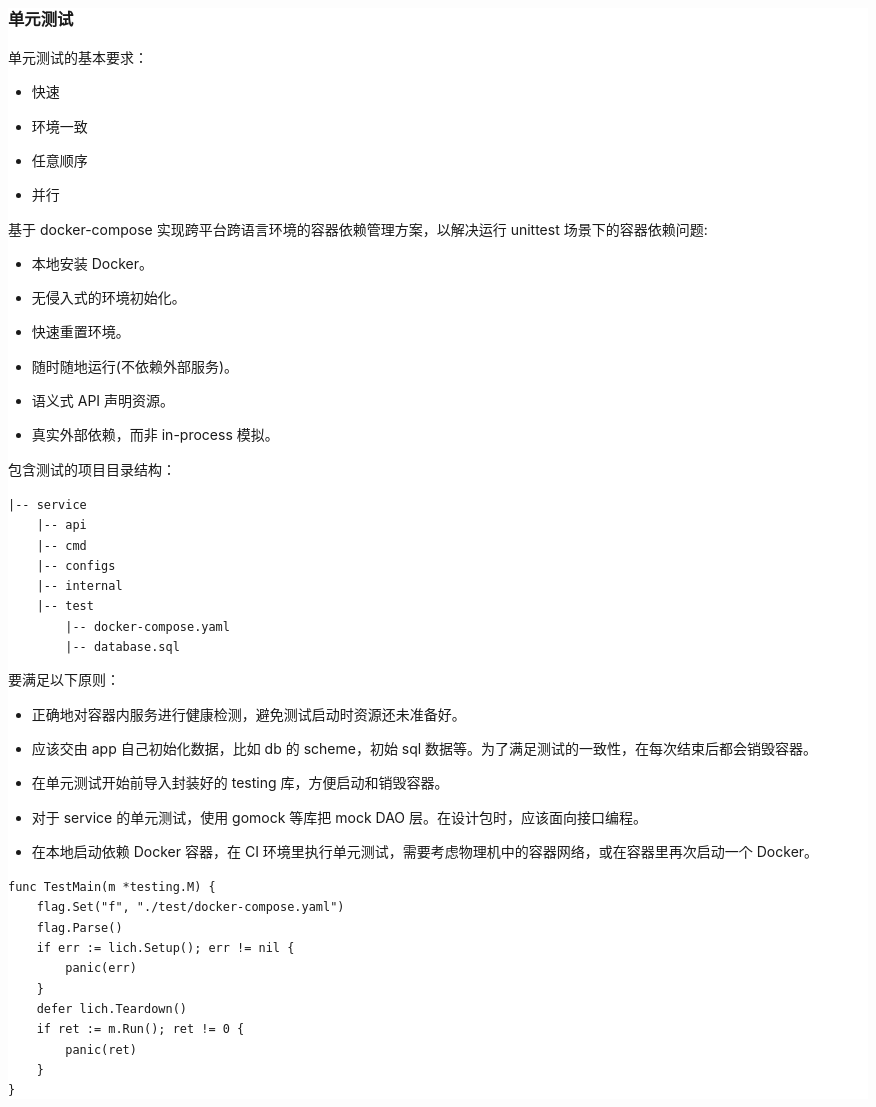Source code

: ### 单元测试

单元测试的基本要求：

*   快速
    
*   环境一致
    
*   任意顺序
    
*   并行
    

基于 docker-compose 实现跨平台跨语言环境的容器依赖管理方案，以解决运行 unittest 场景下的容器依赖问题:

*   本地安装 Docker。
    
*   无侵入式的环境初始化。
    
*   快速重置环境。
    
*   随时随地运行(不依赖外部服务)。
    
*   语义式 API 声明资源。
    
*   真实外部依赖，而非 in-process 模拟。
    

包含测试的项目目录结构：

```
|-- service  
    |-- api  
    |-- cmd  
    |-- configs  
    |-- internal  
    |-- test  
        |-- docker-compose.yaml  
        |-- database.sql  

```

要满足以下原则：

*   正确地对容器内服务进行健康检测，避免测试启动时资源还未准备好。
    
*   应该交由 app 自己初始化数据，比如 db 的 scheme，初始 sql 数据等。为了满足测试的一致性，在每次结束后都会销毁容器。
    
*   在单元测试开始前导入封装好的 testing 库，方便启动和销毁容器。
    
*   对于 service 的单元测试，使用 gomock 等库把 mock DAO 层。在设计包时，应该面向接口编程。
    
*   在本地启动依赖 Docker 容器，在 CI 环境里执行单元测试，需要考虑物理机中的容器网络，或在容器里再次启动一个 Docker。
    

``` 
func TestMain(m *testing.M) {  
    flag.Set("f", "./test/docker-compose.yaml")  
    flag.Parse()  
    if err := lich.Setup(); err != nil {  
        panic(err)  
    }  
    defer lich.Teardown()  
    if ret := m.Run(); ret != 0 {  
        panic(ret)  
    }  
}  
```
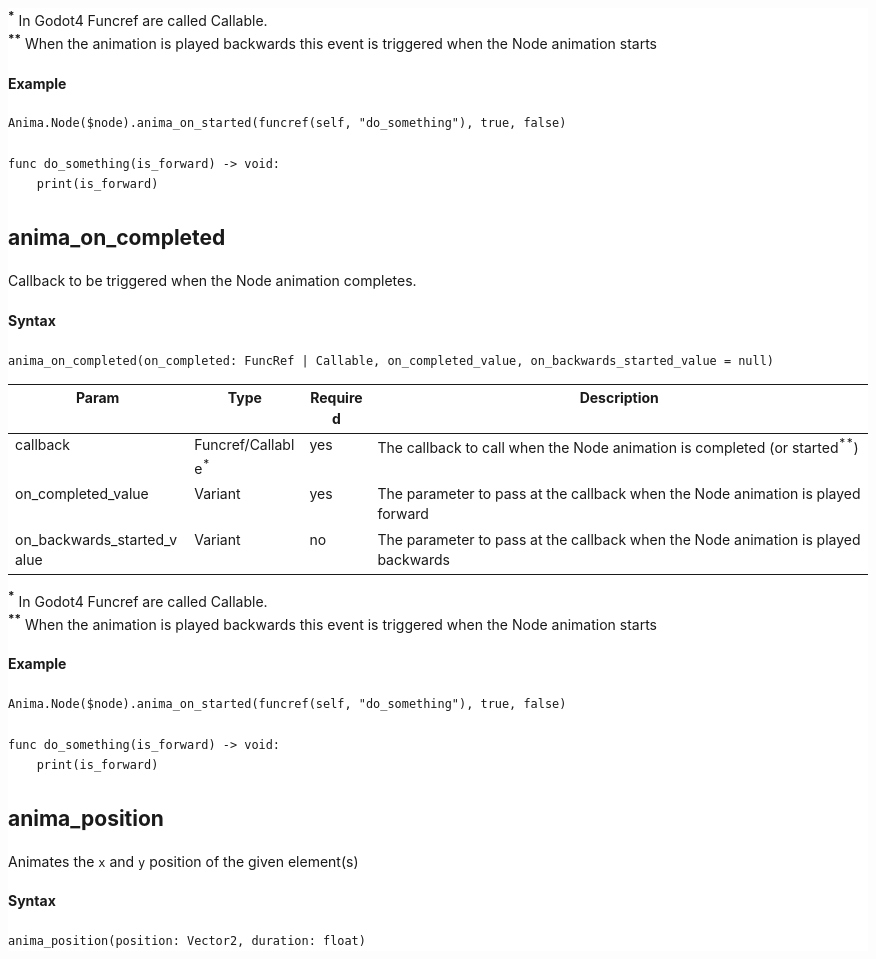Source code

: <b><sup>*</sup></b> In Godot4 Funcref are called Callable.
<br />
<b><sup>**</sup></b> When the animation is played backwards this event is triggered when the Node animation starts

####  Example

```gdscript
Anima.Node($node).anima_on_started(funcref(self, "do_something"), true, false)

func do_something(is_forward) -> void:
    print(is_forward)
```

## anima_on_completed

Callback to be triggered when the Node animation completes.

####  Syntax

```gdscript
anima_on_completed(on_completed: FuncRef | Callable, on_completed_value, on_backwards_started_value = null)
```

| Param | Type | Required | Description |
|---|---|---|---|
| callback | Funcref/Callable<sup>*</sup> | yes | The callback to call when the Node animation is completed (or started<sup>**</sup>) |
| on_completed_value | Variant | yes | The parameter to pass at the callback when the Node animation is played forward |
| on_backwards_started_value | Variant | no | The parameter to pass at the callback when the Node animation is played backwards |

<b><sup>*</sup></b> In Godot4 Funcref are called Callable.
<br />
<b><sup>**</sup></b> When the animation is played backwards this event is triggered when the Node animation starts

####  Example

```gdscript
Anima.Node($node).anima_on_started(funcref(self, "do_something"), true, false)

func do_something(is_forward) -> void:
    print(is_forward)
```

## anima_position

Animates the `x` and `y` position of the given element(s)

####  Syntax

```gdscript
anima_position(position: Vector2, duration: float)
```
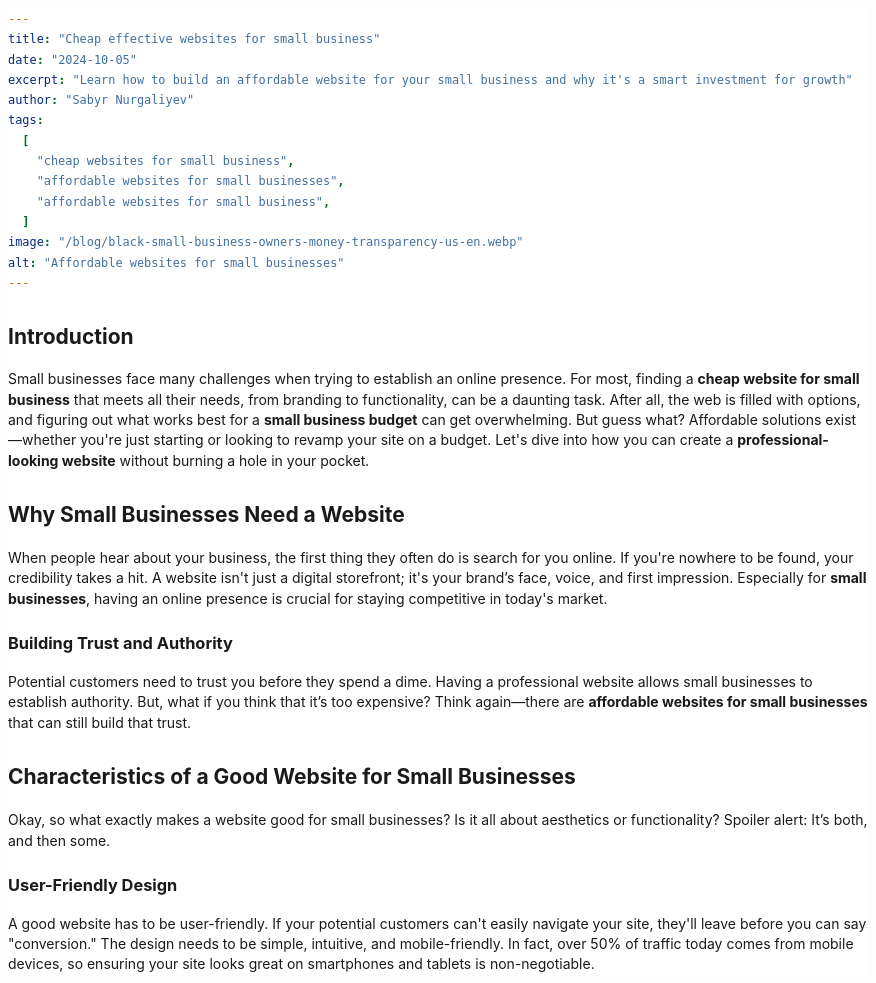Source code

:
 ```yaml
---
title: "Cheap effective websites for small business"
date: "2024-10-05"
excerpt: "Learn how to build an affordable website for your small business and why it's a smart investment for growth"
author: "Sabyr Nurgaliyev"
tags:
  [
    "cheap websites for small business",
    "affordable websites for small businesses",
    "affordable websites for small business",
  ]
image: "/blog/black-small-business-owners-money-transparency-us-en.webp"
alt: "Affordable websites for small businesses"
---
```


## Introduction

Small businesses face many challenges when trying to establish an online presence. For most, finding a **cheap website for small business** that meets all their needs, from branding to functionality, can be a daunting task. After all, the web is filled with options, and figuring out what works best for a **small business budget** can get overwhelming. But guess what? Affordable solutions exist—whether you're just starting or looking to revamp your site on a budget. Let's dive into how you can create a **professional-looking website** without burning a hole in your pocket.

## Why Small Businesses Need a Website

When people hear about your business, the first thing they often do is search for you online. If you're nowhere to be found, your credibility takes a hit. A website isn't just a digital storefront; it's your brand’s face, voice, and first impression. Especially for **small businesses**, having an online presence is crucial for staying competitive in today's market.

### Building Trust and Authority

Potential customers need to trust you before they spend a dime. Having a professional website allows small businesses to establish authority. But, what if you think that it’s too expensive? Think again—there are **affordable websites for small businesses** that can still build that trust.

## Characteristics of a Good Website for Small Businesses

Okay, so what exactly makes a website good for small businesses? Is it all about aesthetics or functionality? Spoiler alert: It’s both, and then some.

### User-Friendly Design

A good website has to be user-friendly. If your potential customers can't easily navigate your site, they'll leave before you can say "conversion." The design needs to be simple, intuitive, and mobile-friendly. In fact, over 50% of traffic today comes from mobile devices, so ensuring your site looks great on smartphones and tablets is non-negotiable.
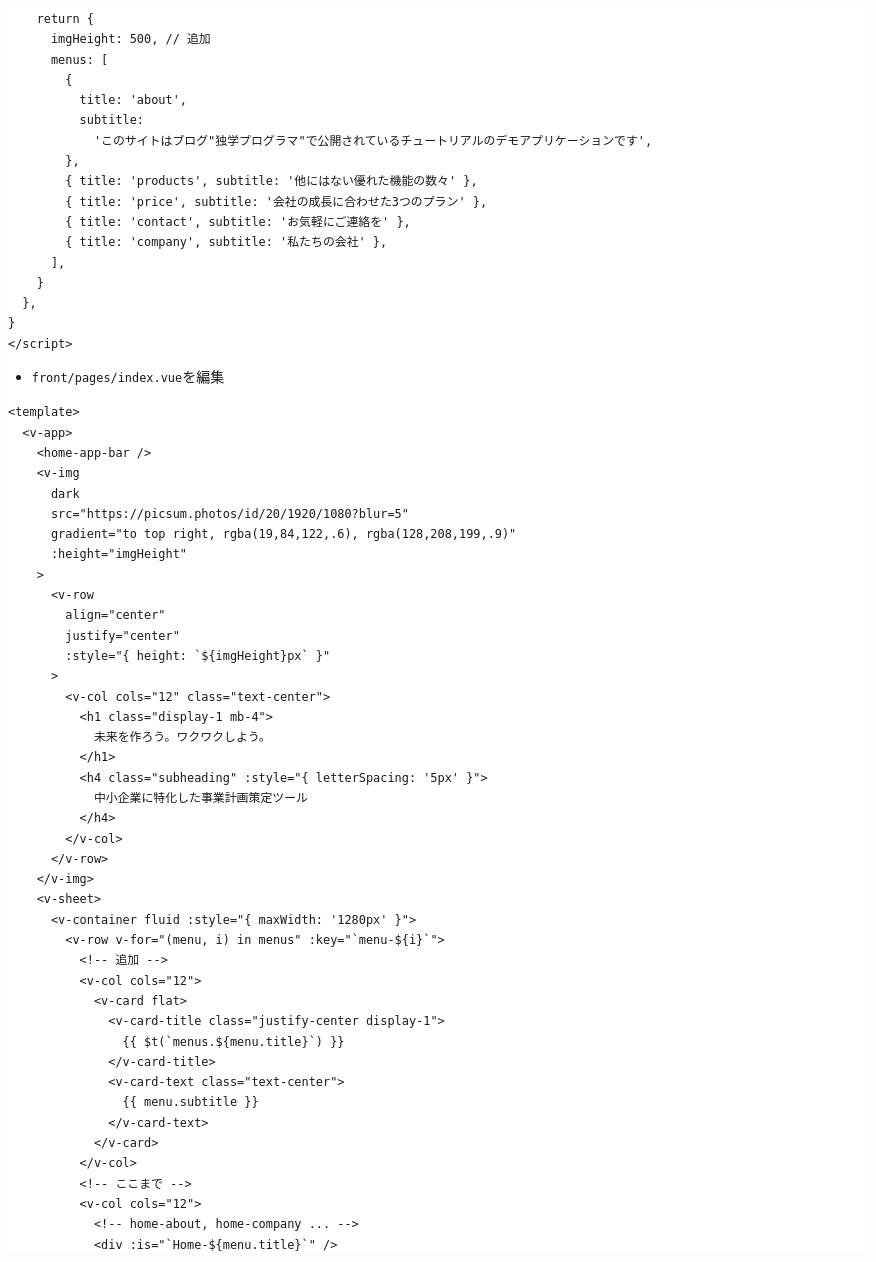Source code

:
 ```vue:index.vue
    return {
      imgHeight: 500, // 追加
      menus: [
        {
          title: 'about',
          subtitle:
            'このサイトはブログ"独学プログラマ"で公開されているチュートリアルのデモアプリケーションです',
        },
        { title: 'products', subtitle: '他にはない優れた機能の数々' },
        { title: 'price', subtitle: '会社の成長に合わせた3つのプラン' },
        { title: 'contact', subtitle: 'お気軽にご連絡を' },
        { title: 'company', subtitle: '私たちの会社' },
      ],
    }
  },
}
</script>
```

- `front/pages/index.vue`を編集<br>

```vue:index.vue
<template>
  <v-app>
    <home-app-bar />
    <v-img
      dark
      src="https://picsum.photos/id/20/1920/1080?blur=5"
      gradient="to top right, rgba(19,84,122,.6), rgba(128,208,199,.9)"
      :height="imgHeight"
    >
      <v-row
        align="center"
        justify="center"
        :style="{ height: `${imgHeight}px` }"
      >
        <v-col cols="12" class="text-center">
          <h1 class="display-1 mb-4">
            未来を作ろう。ワクワクしよう。
          </h1>
          <h4 class="subheading" :style="{ letterSpacing: '5px' }">
            中小企業に特化した事業計画策定ツール
          </h4>
        </v-col>
      </v-row>
    </v-img>
    <v-sheet>
      <v-container fluid :style="{ maxWidth: '1280px' }">
        <v-row v-for="(menu, i) in menus" :key="`menu-${i}`">
          <!-- 追加 -->
          <v-col cols="12">
            <v-card flat>
              <v-card-title class="justify-center display-1">
                {{ $t(`menus.${menu.title}`) }}
              </v-card-title>
              <v-card-text class="text-center">
                {{ menu.subtitle }}
              </v-card-text>
            </v-card>
          </v-col>
          <!-- ここまで -->
          <v-col cols="12">
            <!-- home-about, home-company ... -->
            <div :is="`Home-${menu.title}`" />
```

━━━━━━━━━━━━━━━━

The response should hold only an exact retyping of the lines from the beginning of the data through the line containing "语义式 API 声明资源。", both ends kept, pictures omitted.

Source code

: ### 单元测试

单元测试的基本要求：

*   快速
    
*   环境一致
    
*   任意顺序
    
*   并行
    

基于 docker-compose 实现跨平台跨语言环境的容器依赖管理方案，以解决运行 unittest 场景下的容器依赖问题:

*   本地安装 Docker。
    
*   无侵入式的环境初始化。
    
*   快速重置环境。
    
*   随时随地运行(不依赖外部服务)。
    
*   语义式 API 声明资源。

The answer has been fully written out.